Runbooks¶
Runbooks are step-by-step troubleshooting guides that Holmes follows when investigating issues. When a user asks a question or an alert fires, Holmes automatically matches relevant runbooks from its catalog and fetches them using the fetch_runbook tool. It then follows the runbook instructions step-by-step, calling tools to gather data and reporting results for each step.
Runbooks work with all Holmes interfaces — the CLI (ask and investigate commands), the HTTP server, and the Python SDK.
How It Works¶
- Holmes receives a question or alert
- Holmes compares the issue against runbook descriptions in the catalog
- If a runbook matches, Holmes fetches it with the
fetch_runbooktool - Holmes follows the runbook steps, calling tools to gather data at each step
- Holmes reports findings with a checklist showing completed and skipped steps
Built-in Runbooks¶
Holmes ships with a built-in runbook catalog at holmes/plugins/runbooks/. These are available automatically — no configuration needed.
Custom Runbook Catalogs¶
You can add your own runbooks by creating a catalog and pointing Holmes to it.
Creating a Catalog¶
A catalog consists of a catalog.json index file and one or more markdown runbook files:
my-runbooks/
├── catalog.json
├── database/
│ ├── postgres_troubleshooting.md
│ └── redis_connection_issues.md
└── networking/
└── dns_resolution.md
catalog.json:
{
"catalog": [
{
"id": "postgres-troubleshooting.md",
"update_date": "2026-01-15",
"description": "Troubleshooting PostgreSQL connection and performance issues",
"link": "database/postgres_troubleshooting.md"
},
{
"id": "redis-connection-issues.md",
"update_date": "2026-01-15",
"description": "Diagnosing Redis connection failures and timeout issues",
"link": "database/redis_connection_issues.md"
},
{
"id": "dns-resolution.md",
"update_date": "2026-01-15",
"description": "Troubleshooting DNS resolution failures in Kubernetes clusters",
"link": "networking/dns_resolution.md"
}
]
}
Each entry has:
id: Unique identifier (typically the filename)update_date: Last updated date (YYYY-MM-DD)description: Used by the LLM to match the runbook to user questions — make this descriptivelink: Relative path fromcatalog.jsonto the markdown file
Writing a Runbook¶
Runbooks are markdown files with a structured format that guides Holmes through troubleshooting steps:
# PostgreSQL Connection Troubleshooting
## Goal
Diagnose and resolve PostgreSQL database connection issues.

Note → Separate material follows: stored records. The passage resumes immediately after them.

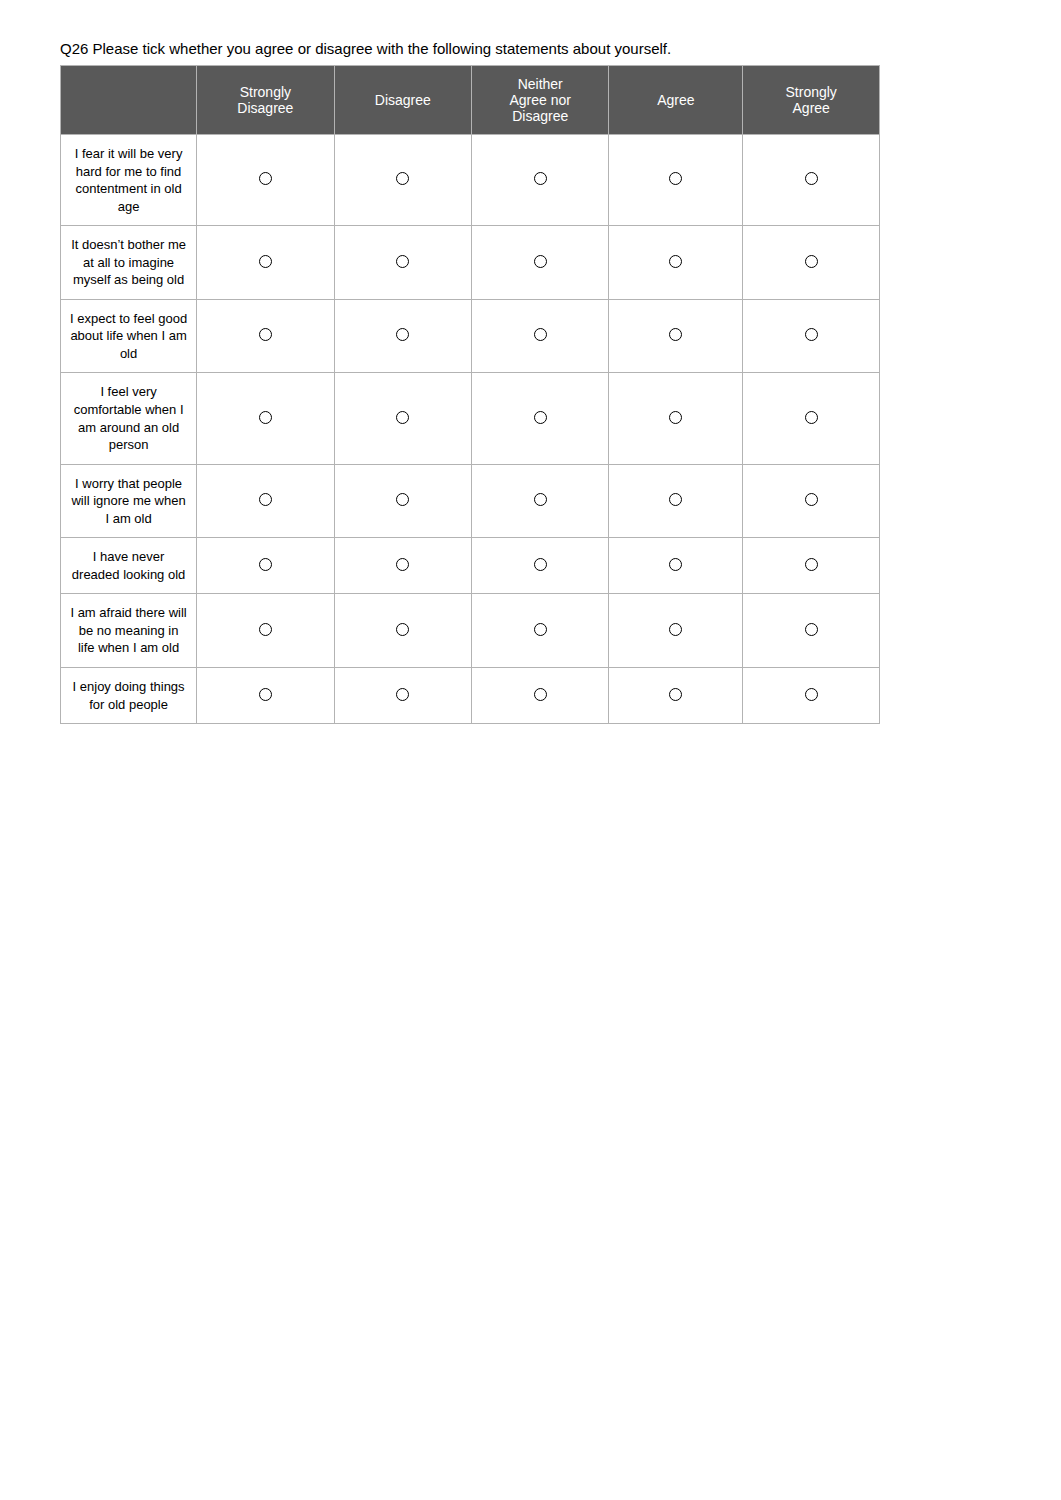Q26 Please tick whether you agree or disagree with the following statements about yourself.
| | Strongly Disagree | Disagree | Neither Agree nor Disagree | Agree | Strongly Agree |
| --- | --- | --- | --- | --- | --- |
| I fear it will be very hard for me to find contentment in old age | | | | | |
| It doesn’t bother me at all to imagine myself as being old | | | | | |
| I expect to feel good about life when I am old | | | | | |
| I feel very comfortable when I am around an old person | | | | | |
| I worry that people will ignore me when I am old | | | | | |
| I have never dreaded looking old | | | | | |
| I am afraid there will be no meaning in life when I am old | | | | | |
| I enjoy doing things for old people | | | | | |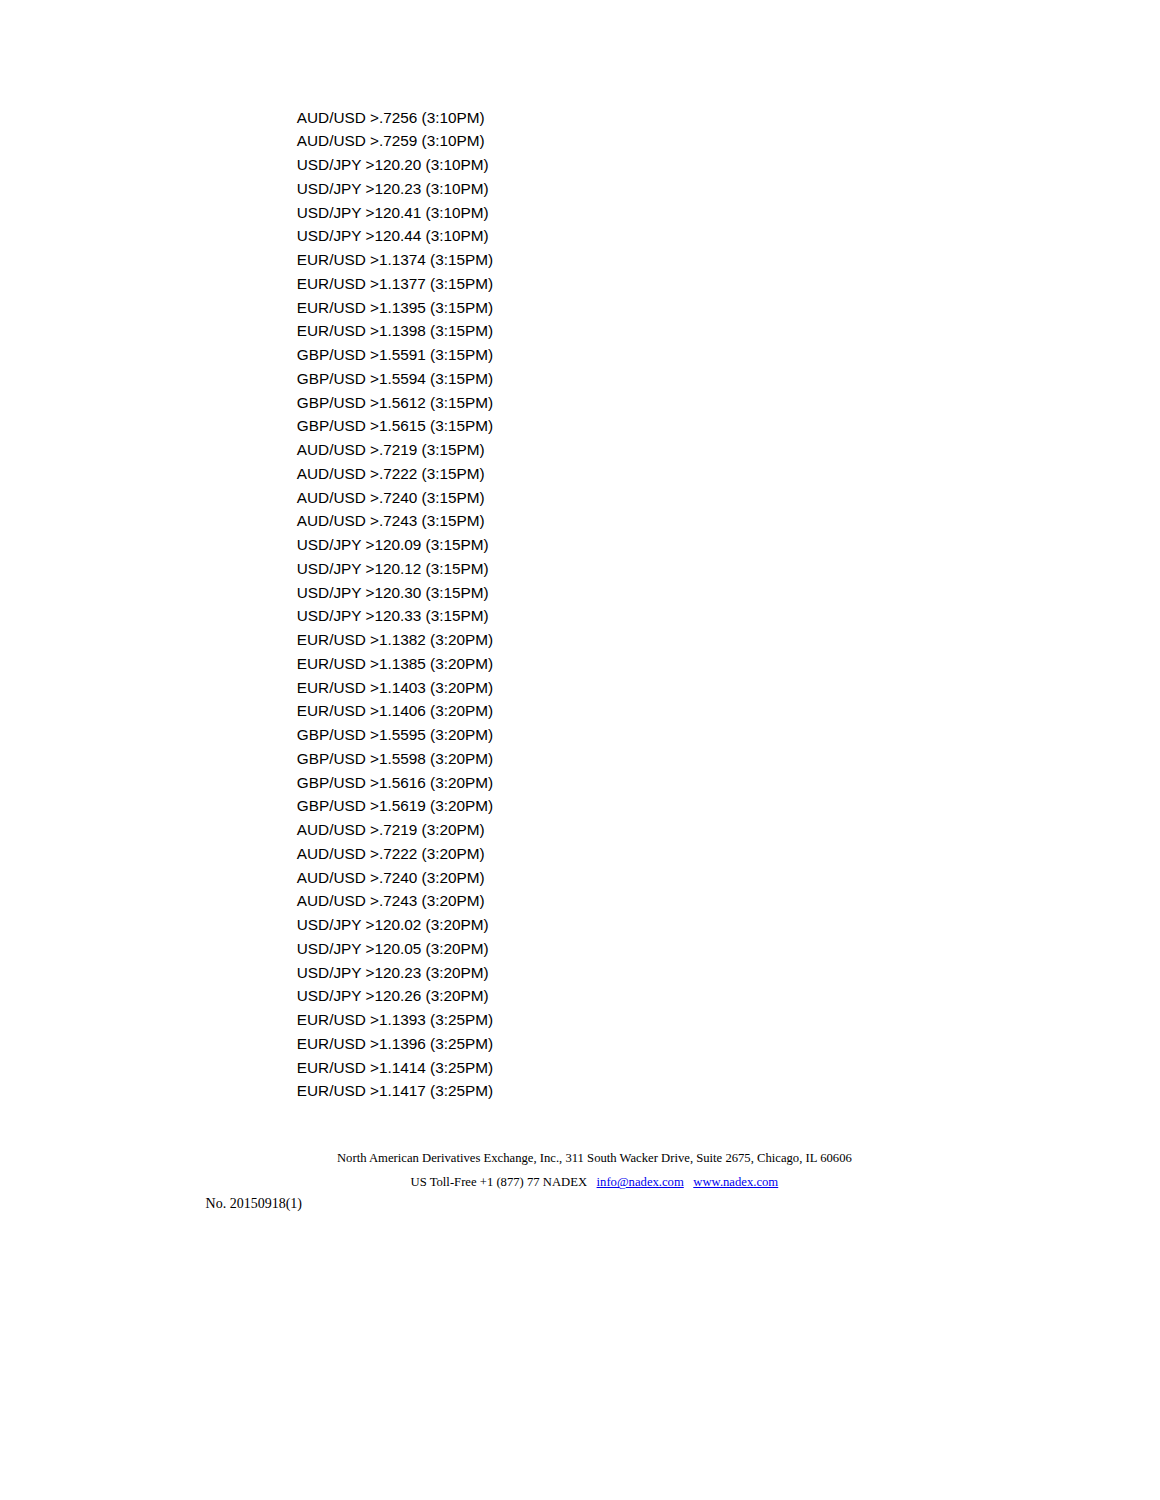AUD/USD >.7256 (3:10PM)
AUD/USD >.7259 (3:10PM)
USD/JPY >120.20 (3:10PM)
USD/JPY >120.23 (3:10PM)
USD/JPY >120.41 (3:10PM)
USD/JPY >120.44 (3:10PM)
EUR/USD >1.1374 (3:15PM)
EUR/USD >1.1377 (3:15PM)
EUR/USD >1.1395 (3:15PM)
EUR/USD >1.1398 (3:15PM)
GBP/USD >1.5591 (3:15PM)
GBP/USD >1.5594 (3:15PM)
GBP/USD >1.5612 (3:15PM)
GBP/USD >1.5615 (3:15PM)
AUD/USD >.7219 (3:15PM)
AUD/USD >.7222 (3:15PM)
AUD/USD >.7240 (3:15PM)
AUD/USD >.7243 (3:15PM)
USD/JPY >120.09 (3:15PM)
USD/JPY >120.12 (3:15PM)
USD/JPY >120.30 (3:15PM)
USD/JPY >120.33 (3:15PM)
EUR/USD >1.1382 (3:20PM)
EUR/USD >1.1385 (3:20PM)
EUR/USD >1.1403 (3:20PM)
EUR/USD >1.1406 (3:20PM)
GBP/USD >1.5595 (3:20PM)
GBP/USD >1.5598 (3:20PM)
GBP/USD >1.5616 (3:20PM)
GBP/USD >1.5619 (3:20PM)
AUD/USD >.7219 (3:20PM)
AUD/USD >.7222 (3:20PM)
AUD/USD >.7240 (3:20PM)
AUD/USD >.7243 (3:20PM)
USD/JPY >120.02 (3:20PM)
USD/JPY >120.05 (3:20PM)
USD/JPY >120.23 (3:20PM)
USD/JPY >120.26 (3:20PM)
EUR/USD >1.1393 (3:25PM)
EUR/USD >1.1396 (3:25PM)
EUR/USD >1.1414 (3:25PM)
EUR/USD >1.1417 (3:25PM)
North American Derivatives Exchange, Inc., 311 South Wacker Drive, Suite 2675, Chicago, IL 60606
US Toll-Free +1 (877) 77 NADEX info@nadex.com www.nadex.com
No. 20150918(1)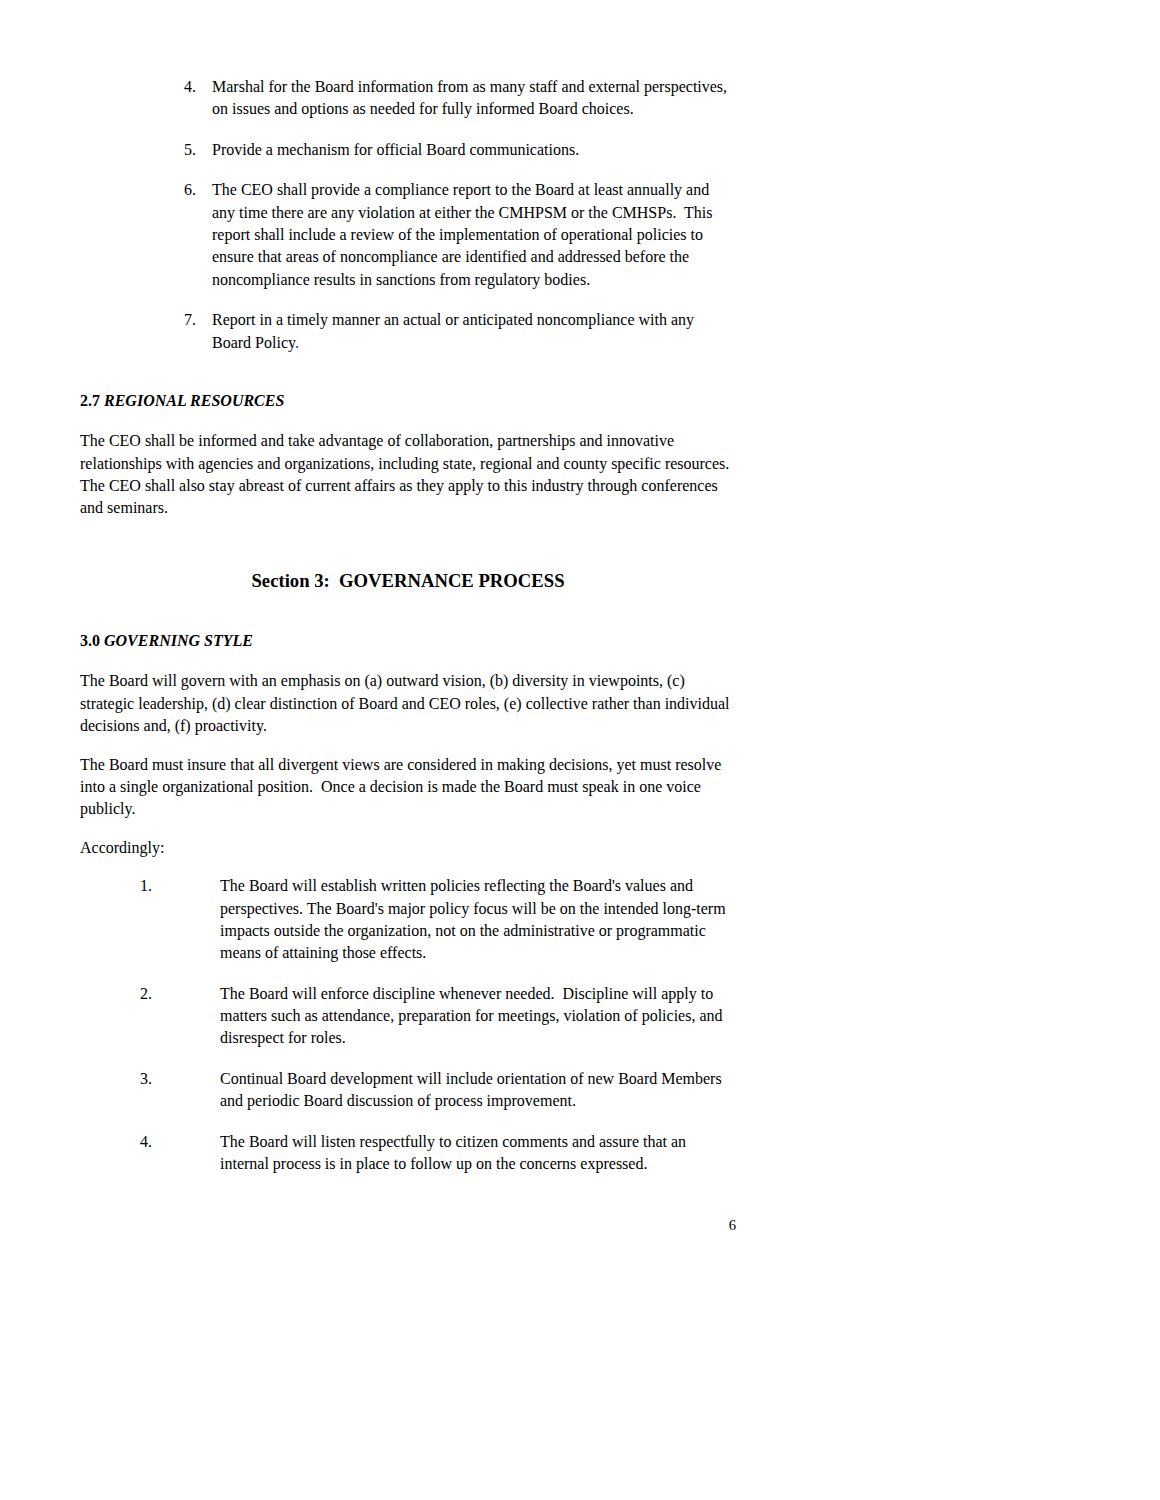Marshal for the Board information from as many staff and external perspectives, on issues and options as needed for fully informed Board choices.
Provide a mechanism for official Board communications.
The CEO shall provide a compliance report to the Board at least annually and any time there are any violation at either the CMHPSM or the CMHSPs. This report shall include a review of the implementation of operational policies to ensure that areas of noncompliance are identified and addressed before the noncompliance results in sanctions from regulatory bodies.
Report in a timely manner an actual or anticipated noncompliance with any Board Policy.
2.7 REGIONAL RESOURCES
The CEO shall be informed and take advantage of collaboration, partnerships and innovative relationships with agencies and organizations, including state, regional and county specific resources. The CEO shall also stay abreast of current affairs as they apply to this industry through conferences and seminars.
Section 3: GOVERNANCE PROCESS
3.0 GOVERNING STYLE
The Board will govern with an emphasis on (a) outward vision, (b) diversity in viewpoints, (c) strategic leadership, (d) clear distinction of Board and CEO roles, (e) collective rather than individual decisions and, (f) proactivity.
The Board must insure that all divergent views are considered in making decisions, yet must resolve into a single organizational position. Once a decision is made the Board must speak in one voice publicly.
Accordingly:
1. The Board will establish written policies reflecting the Board's values and perspectives. The Board's major policy focus will be on the intended long-term impacts outside the organization, not on the administrative or programmatic means of attaining those effects.
2. The Board will enforce discipline whenever needed. Discipline will apply to matters such as attendance, preparation for meetings, violation of policies, and disrespect for roles.
3. Continual Board development will include orientation of new Board Members and periodic Board discussion of process improvement.
4. The Board will listen respectfully to citizen comments and assure that an internal process is in place to follow up on the concerns expressed.
6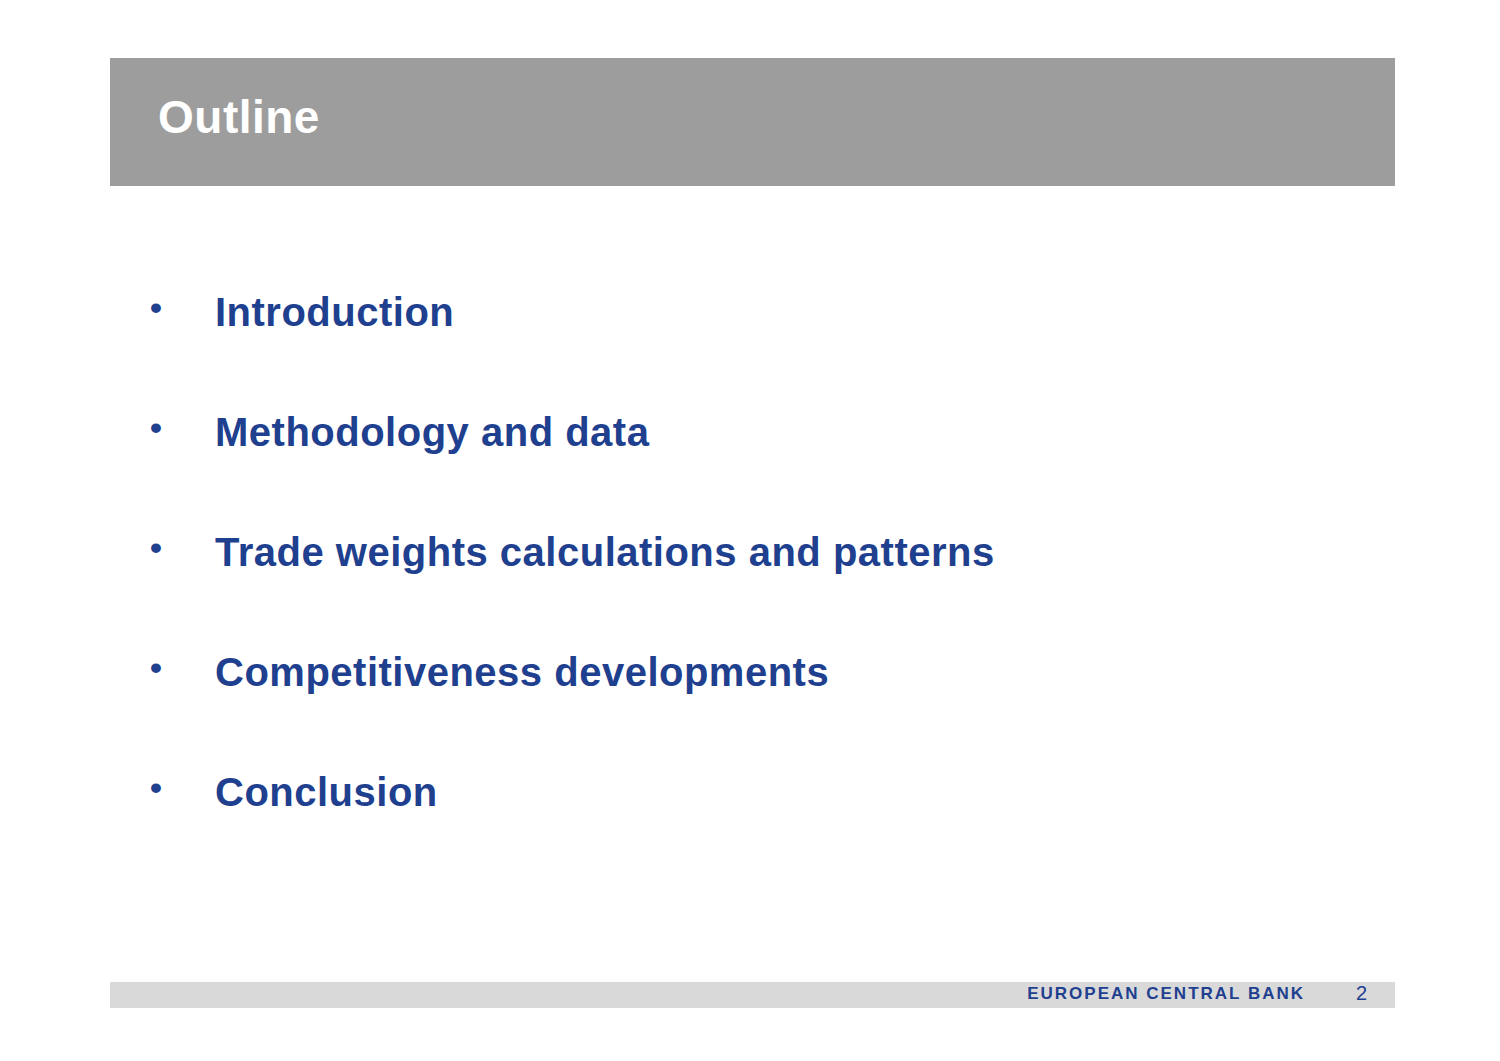Outline
Introduction
Methodology and data
Trade weights calculations and patterns
Competitiveness developments
Conclusion
EUROPEAN CENTRAL BANK
2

Follow the workflow steps sequentially.
## Workflow
1. **Check database pod status**
* Verify pods are running and not restarting
* Check resource usage (CPU, memory)
2. **Test database connectivity**
* Verify the connection string and credentials
* Check network policies and service endpoints
3. **Examine database logs**
* Look for authentication failures
* Check for max connection limit errors
4. **Review client configuration**
* Validate connection pool settings
* Check timeout configurations
## Synthesize Findings
Correlate the outputs from each step to identify the root cause.
## Recommended Remediation Steps
* **Authentication failures**: Verify credentials in the application Secret
* **Connection limit**: Increase `max_connections` or add connection pooling
* **Network issues**: Check NetworkPolicies and DNS resolution
The key sections are:
- Goal: What the runbook addresses
- Workflow: Sequential diagnostic steps Holmes will execute using its tools
- Synthesize Findings: How to interpret combined results
- Recommended Remediation Steps: Solutions based on findings
Configuring Custom Catalogs¶
Add catalog paths to ~/.holmes/config.yaml:
Mount your catalog files and reference them in values:
Multiple catalogs are merged — entries from all catalogs are combined with the built-in catalog.